What is your take on Spotify? Threat, salvation or something in between?
It's easy to be black and white, to hail it as a savior or demonize it as the devil. But we're in the world that we're in. The toothpaste is out of the tube. You can't just put it back in. People are listening to music through streaming services and other models. It's great for music as a whole, as far as opportunity to hear these artists, but it's a matter of educating people that they're still value in it ... that it shouldn't be free. Artists have to talk about getting people to sign up and pay for these services. But it's important that people understand music has as much value as the merchandise or any other product being sold by the artist. We have a really strong relationship with Spotify, and want to create a partnership between them and our labels. They've really helped us work with artists, and even break a few ... We have a deep relationship globally with them. I think they want to do what's right for the artist overall.
Have you experienced any sort of prejudice as a female executive in the record industry?
I've always been fortunate to work with many different people, from my Title Wave days, our marketing person was a woman, who was always tremendously supportive. Helped me find my way when I was an assistant buyer. I never thought much about it. From my independent background, I used to work in the Twin Tone building, which was a mix of different types. I also was around a lot of dudes when I worked in the heavy metal hardcore scene, but never felt like it was weird for me, that I was unwelcome, or didn't know what I was talking about.
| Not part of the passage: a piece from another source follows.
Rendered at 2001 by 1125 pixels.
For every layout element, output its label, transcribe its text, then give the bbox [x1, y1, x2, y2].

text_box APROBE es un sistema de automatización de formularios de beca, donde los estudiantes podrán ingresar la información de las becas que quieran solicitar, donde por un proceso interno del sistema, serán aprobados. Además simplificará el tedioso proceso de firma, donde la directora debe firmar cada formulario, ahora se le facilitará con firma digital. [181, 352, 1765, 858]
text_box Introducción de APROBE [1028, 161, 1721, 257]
At ADA, I was given the same opportunity, so it was never an issue. At INgrooves, we have many women working at all different levels here.
Way too many to name, but the two buyers I worked with at Title Wave - Ted Singer and John Kulstad -- were such music fans, so to be surrounded by that was just great. It was a job but it didn't feel like one. Certainly at ADA, Andy Allen was a huge mentor. The entire group of people were a real interesting mix dedicated to a common goal - helping labels achieve their goals as their passionate advocates. Mitchell Wolk, who succeeded him and practiced a different management style, was also at his core, a real music person. They all helped push me. I was super-blessed for them to want to share their knowledge with me. I feel INgrooves also has a lot of that.
What's in the future for INgrooves?
I'm really focused on evolving what we're doing for the independent label community. That's the core of our business, has been and will continue to be. I'm pretty bullish on the future of the music industry. We continue to go through fairly seismic shifts in how people consume music and that can be painful and scary. Music remains an important part of people's lives. We just have to educate people on what their options are in terms of how they can support the artists they appreciate.
Your proudest moment?
Probably the overarching thing is the relationships I've built over the years and continue to build. Certainly, there have been successes for both labels and artists. But I feel lucky to have had the kind of career where I've forged lasting bonds by working in the trenches with people. And know that I have their and their artists' interests in mind. I think there are a few people who'd say they were happy to have me with them in the foxhole.